##### DATA FOR PROCESSING
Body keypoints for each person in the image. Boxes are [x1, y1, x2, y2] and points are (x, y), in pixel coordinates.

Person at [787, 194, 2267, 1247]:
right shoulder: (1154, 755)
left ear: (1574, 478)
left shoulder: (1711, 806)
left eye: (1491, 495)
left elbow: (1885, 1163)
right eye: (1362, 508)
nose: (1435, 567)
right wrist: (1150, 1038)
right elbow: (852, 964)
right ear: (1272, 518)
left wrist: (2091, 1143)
##########
##### DATA FOR PROCESSING
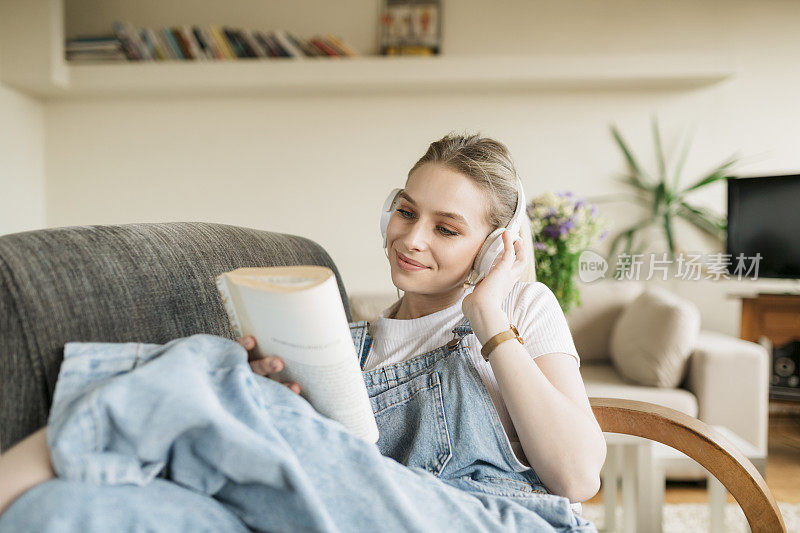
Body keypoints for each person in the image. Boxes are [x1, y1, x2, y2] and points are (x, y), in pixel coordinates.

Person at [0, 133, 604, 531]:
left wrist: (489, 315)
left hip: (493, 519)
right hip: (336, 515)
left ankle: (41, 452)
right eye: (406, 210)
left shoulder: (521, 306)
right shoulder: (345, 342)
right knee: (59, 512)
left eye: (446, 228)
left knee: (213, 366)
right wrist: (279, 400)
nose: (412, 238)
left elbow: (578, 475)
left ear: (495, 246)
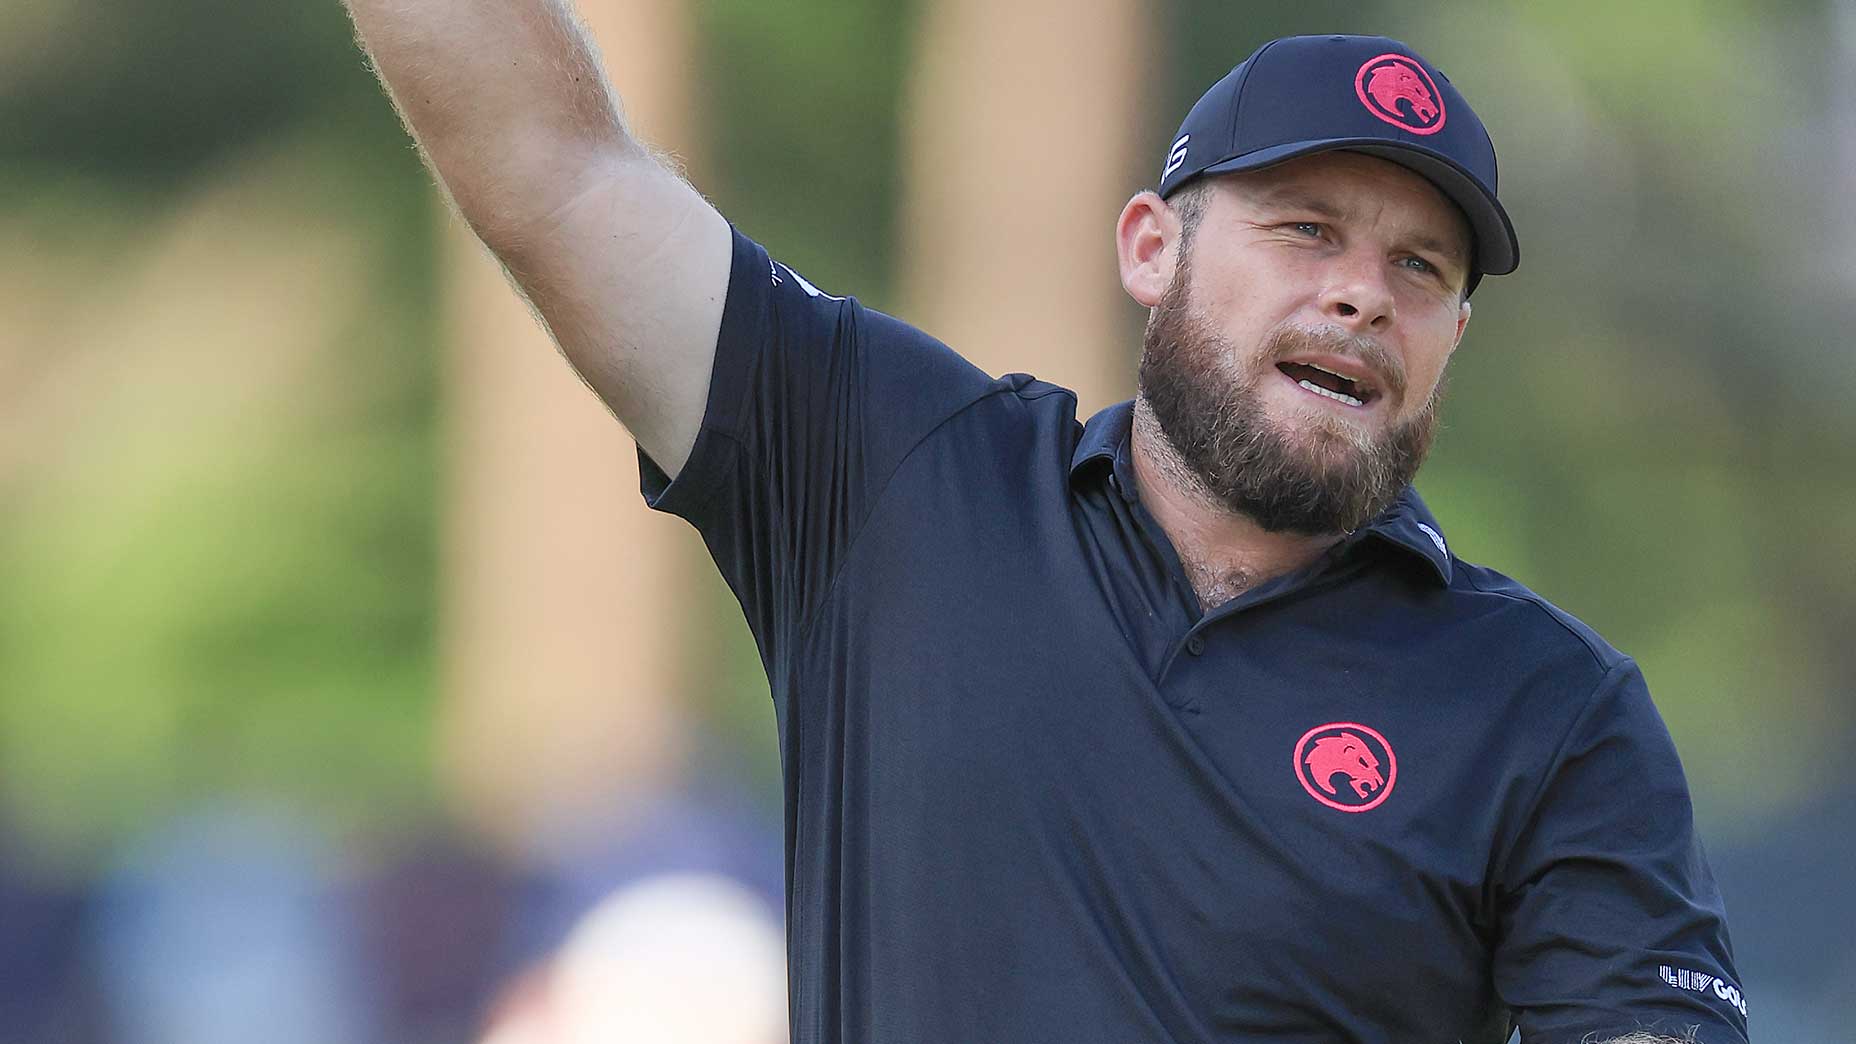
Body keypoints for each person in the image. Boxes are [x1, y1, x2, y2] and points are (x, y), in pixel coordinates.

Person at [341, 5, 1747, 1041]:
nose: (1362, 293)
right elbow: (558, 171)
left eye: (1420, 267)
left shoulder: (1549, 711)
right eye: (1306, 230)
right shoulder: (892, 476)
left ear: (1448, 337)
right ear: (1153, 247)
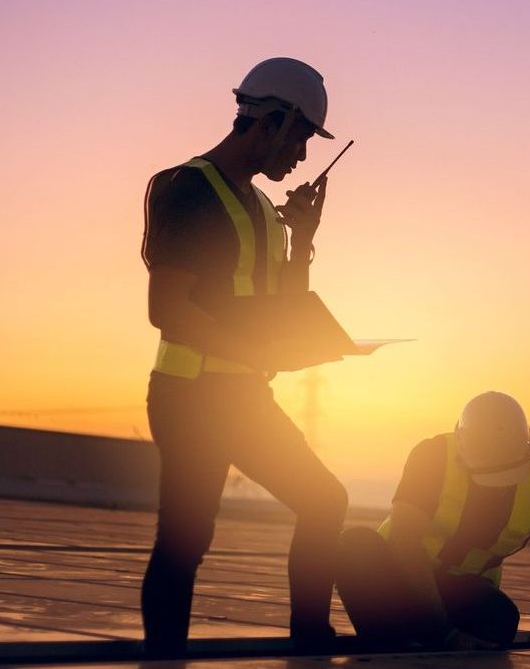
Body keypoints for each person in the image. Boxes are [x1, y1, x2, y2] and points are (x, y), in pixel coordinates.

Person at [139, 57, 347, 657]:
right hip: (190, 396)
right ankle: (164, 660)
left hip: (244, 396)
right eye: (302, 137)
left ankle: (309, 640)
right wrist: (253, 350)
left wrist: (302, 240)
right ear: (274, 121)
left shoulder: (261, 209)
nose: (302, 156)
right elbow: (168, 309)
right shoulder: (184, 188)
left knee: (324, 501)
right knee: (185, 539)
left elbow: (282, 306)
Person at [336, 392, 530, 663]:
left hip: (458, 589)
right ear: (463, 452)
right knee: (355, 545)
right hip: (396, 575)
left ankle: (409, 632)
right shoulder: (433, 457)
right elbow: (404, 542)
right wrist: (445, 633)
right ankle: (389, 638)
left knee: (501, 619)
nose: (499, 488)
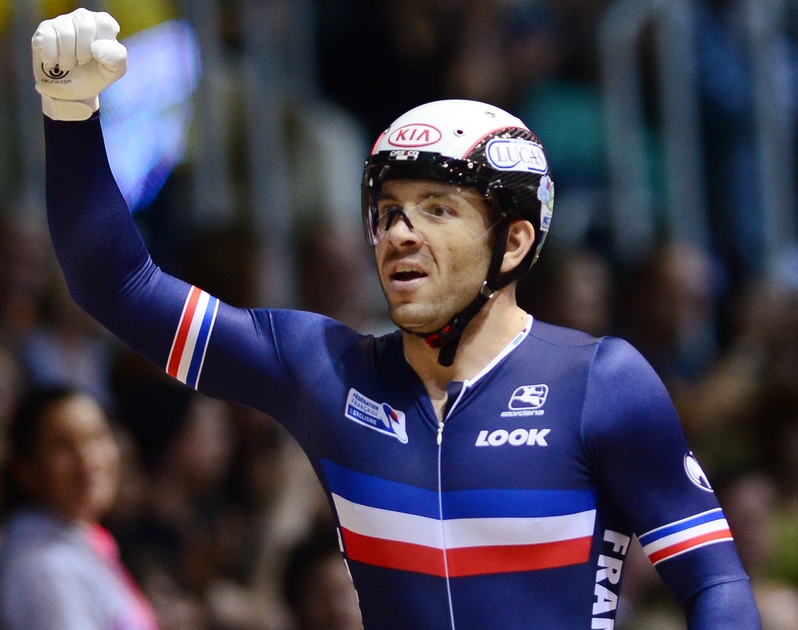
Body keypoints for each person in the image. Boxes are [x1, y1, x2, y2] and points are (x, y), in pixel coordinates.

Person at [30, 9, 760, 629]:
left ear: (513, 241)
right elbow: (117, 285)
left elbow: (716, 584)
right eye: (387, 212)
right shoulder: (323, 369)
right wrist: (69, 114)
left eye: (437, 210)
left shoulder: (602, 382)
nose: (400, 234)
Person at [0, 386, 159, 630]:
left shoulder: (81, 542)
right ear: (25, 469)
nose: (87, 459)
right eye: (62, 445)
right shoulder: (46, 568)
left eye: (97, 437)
##########
##### DATA FOR PROCESSING
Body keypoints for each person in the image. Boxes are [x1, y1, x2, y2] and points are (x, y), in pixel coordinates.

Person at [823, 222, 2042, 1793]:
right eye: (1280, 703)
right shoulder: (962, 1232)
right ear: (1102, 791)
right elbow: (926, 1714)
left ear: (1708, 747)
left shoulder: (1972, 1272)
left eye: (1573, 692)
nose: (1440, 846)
##########
• **WORK REQUEST**
Starting at the line that has "right ear: (1102, 791)" in the records above, restate word for word every line until the one that has "nose: (1440, 846)", and include that one as well.

• **SOLUTION BELOW**
right ear: (1102, 791)
right elbow: (926, 1714)
left ear: (1708, 747)
left shoulder: (1972, 1272)
left eye: (1573, 692)
nose: (1440, 846)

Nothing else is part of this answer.